» Extract provided:
= Beginning of Section =

Unlike spectral Doppler, colour tissue Doppler samples velocities from all points of the sector, by shooting two pulses successively, and calculating the velocity from the phase shift between them by autocorrelation. The calculation is slightly different from the true Doppler effect, but the result becomes identical. This results in a single velocity value per sample volume. The result is a velocity field of (nearly) simultaneous velocity vectors towards the probe. The advantage of colour Doppler over spectral Doppler is that all velocities can be sampled simultaneously. The disadvantage is that if there is clutter noise (stationary reverberations), the stationary echoes will be integrated in the velocity calculation, resulting in an under estimate. As pulsed wave Doppler are displayed as a spectrum, the colour Doppler values will correspond to the mean of the spectrum (in the absence of clutter), giving slightly lower values. In the HUNT study, the difference in peak systolic values were about 1.5 cm/s.

The local velocities are not the result of the local function, as segments are moved by the action of neighbouring segments. Thus the velocity differences velocity gradient are the main measure of regional contraction, and has become the most important employment of colour tissue Doppler, in the method of strain rate imaging.

= End of Section =

» Given information:

= Beginning of Section =

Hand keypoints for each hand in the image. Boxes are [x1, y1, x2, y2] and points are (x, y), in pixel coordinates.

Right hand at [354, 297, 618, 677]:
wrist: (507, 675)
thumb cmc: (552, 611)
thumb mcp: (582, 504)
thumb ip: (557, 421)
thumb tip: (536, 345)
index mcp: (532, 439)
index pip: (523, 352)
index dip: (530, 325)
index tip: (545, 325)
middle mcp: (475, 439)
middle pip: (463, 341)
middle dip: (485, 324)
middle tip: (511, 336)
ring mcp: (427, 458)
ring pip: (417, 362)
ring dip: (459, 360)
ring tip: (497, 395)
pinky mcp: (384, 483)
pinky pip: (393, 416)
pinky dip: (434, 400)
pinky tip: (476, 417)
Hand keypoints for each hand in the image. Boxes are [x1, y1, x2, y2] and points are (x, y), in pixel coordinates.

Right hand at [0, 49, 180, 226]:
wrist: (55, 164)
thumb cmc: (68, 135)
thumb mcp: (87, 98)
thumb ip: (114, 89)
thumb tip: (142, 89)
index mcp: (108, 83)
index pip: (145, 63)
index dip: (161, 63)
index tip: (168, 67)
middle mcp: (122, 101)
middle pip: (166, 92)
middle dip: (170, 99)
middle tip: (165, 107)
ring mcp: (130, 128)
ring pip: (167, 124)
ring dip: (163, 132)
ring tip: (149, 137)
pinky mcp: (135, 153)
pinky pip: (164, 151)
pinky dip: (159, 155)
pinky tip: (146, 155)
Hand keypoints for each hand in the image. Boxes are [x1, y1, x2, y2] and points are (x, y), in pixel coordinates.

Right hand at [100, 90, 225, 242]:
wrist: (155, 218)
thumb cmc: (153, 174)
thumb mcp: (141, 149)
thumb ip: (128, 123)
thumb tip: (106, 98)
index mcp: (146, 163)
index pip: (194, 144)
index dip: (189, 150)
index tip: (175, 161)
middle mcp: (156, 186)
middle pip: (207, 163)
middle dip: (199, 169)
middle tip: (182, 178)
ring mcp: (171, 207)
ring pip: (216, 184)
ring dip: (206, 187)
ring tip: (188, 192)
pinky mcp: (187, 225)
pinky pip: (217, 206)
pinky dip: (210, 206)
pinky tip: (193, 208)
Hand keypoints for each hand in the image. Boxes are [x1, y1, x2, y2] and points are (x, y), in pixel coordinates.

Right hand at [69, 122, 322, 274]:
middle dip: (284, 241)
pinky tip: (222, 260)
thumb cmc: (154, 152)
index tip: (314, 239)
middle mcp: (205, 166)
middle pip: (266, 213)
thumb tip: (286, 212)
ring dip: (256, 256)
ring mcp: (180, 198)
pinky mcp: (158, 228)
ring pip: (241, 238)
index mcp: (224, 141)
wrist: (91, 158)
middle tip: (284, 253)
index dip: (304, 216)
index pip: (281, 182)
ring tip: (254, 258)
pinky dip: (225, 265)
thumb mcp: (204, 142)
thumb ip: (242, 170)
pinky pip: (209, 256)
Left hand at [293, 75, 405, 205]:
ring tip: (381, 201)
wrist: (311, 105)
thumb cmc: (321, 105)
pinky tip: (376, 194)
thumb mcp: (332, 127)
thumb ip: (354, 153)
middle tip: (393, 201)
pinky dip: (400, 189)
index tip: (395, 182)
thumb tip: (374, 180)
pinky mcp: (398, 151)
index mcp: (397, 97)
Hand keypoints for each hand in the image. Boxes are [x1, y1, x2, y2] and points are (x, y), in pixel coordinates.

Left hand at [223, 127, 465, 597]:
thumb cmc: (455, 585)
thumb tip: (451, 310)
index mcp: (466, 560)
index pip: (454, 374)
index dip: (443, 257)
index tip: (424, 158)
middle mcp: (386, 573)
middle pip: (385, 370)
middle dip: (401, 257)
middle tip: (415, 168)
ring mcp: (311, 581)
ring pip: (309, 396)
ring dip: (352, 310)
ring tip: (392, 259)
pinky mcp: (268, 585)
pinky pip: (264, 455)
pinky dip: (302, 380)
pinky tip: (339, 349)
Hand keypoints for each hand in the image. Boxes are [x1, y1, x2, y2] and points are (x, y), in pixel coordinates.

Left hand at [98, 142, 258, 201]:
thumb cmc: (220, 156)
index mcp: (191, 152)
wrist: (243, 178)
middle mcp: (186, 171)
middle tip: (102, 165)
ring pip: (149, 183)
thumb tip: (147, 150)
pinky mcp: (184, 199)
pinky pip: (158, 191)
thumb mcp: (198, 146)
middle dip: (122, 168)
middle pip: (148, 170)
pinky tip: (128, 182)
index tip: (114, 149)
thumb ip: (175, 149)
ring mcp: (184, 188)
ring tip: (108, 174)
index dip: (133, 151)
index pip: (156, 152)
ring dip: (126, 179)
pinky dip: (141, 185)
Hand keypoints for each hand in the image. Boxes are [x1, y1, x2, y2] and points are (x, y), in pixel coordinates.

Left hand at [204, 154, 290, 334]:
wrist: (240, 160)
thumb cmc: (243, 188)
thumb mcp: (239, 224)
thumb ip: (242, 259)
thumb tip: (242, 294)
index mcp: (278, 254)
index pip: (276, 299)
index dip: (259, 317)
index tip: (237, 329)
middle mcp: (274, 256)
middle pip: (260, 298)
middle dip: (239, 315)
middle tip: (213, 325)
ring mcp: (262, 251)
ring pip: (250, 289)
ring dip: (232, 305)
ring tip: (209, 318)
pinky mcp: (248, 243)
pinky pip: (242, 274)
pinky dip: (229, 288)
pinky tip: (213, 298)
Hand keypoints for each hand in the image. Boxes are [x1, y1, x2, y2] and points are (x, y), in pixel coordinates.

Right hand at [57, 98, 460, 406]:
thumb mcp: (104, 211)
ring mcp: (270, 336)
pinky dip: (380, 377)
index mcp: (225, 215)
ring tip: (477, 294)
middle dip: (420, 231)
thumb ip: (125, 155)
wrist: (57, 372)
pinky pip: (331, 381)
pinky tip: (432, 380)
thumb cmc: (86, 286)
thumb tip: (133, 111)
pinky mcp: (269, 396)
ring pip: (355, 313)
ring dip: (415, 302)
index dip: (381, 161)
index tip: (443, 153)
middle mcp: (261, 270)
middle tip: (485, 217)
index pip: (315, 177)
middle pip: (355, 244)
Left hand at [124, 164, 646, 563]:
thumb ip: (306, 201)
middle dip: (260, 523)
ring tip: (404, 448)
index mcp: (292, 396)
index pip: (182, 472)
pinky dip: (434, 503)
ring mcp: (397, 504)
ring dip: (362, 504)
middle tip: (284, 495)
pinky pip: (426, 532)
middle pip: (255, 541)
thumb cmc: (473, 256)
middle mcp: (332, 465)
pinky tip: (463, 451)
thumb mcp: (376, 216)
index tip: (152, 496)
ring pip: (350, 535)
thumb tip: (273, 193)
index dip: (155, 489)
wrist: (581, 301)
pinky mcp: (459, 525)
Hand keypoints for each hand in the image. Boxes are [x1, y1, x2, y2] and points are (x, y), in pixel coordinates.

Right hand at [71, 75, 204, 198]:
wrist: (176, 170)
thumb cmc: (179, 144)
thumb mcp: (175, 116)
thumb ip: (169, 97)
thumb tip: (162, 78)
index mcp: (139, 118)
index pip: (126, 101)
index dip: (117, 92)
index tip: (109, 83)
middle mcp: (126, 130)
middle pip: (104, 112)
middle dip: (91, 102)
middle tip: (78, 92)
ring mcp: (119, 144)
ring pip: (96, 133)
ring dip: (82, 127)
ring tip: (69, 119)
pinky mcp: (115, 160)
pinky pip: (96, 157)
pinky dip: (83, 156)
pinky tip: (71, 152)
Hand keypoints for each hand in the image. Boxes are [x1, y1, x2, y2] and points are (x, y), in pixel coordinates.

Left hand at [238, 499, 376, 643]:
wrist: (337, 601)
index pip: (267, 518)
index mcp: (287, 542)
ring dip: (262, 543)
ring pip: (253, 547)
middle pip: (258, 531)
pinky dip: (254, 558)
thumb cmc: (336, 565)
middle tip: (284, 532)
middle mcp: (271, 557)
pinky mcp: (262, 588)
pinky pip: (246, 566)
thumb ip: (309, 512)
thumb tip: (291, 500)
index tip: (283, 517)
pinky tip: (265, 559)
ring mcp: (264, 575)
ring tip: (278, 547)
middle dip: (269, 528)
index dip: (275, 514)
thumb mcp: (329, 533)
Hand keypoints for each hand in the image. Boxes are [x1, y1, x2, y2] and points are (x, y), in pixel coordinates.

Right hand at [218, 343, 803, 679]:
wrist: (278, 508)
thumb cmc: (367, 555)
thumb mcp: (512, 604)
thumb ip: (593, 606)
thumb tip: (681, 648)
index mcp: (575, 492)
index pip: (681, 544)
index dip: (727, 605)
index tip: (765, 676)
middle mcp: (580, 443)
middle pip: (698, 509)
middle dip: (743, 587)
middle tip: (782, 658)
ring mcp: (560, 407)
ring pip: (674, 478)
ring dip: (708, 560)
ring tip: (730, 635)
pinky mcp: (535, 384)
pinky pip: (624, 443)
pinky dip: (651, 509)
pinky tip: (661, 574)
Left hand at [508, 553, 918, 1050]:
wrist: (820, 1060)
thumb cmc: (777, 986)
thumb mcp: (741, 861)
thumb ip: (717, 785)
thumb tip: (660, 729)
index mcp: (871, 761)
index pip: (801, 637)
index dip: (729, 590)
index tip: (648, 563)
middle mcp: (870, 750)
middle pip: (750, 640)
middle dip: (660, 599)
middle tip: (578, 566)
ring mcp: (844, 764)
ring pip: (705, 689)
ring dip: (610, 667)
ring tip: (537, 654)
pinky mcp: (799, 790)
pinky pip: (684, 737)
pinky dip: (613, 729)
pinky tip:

= End of Section =

» Exercise:
In the text on colour tissue Doppler, about how large was the difference in peak systolic values in the HUNT study?

» Answer to this exercise:
About 1.5 cm/s.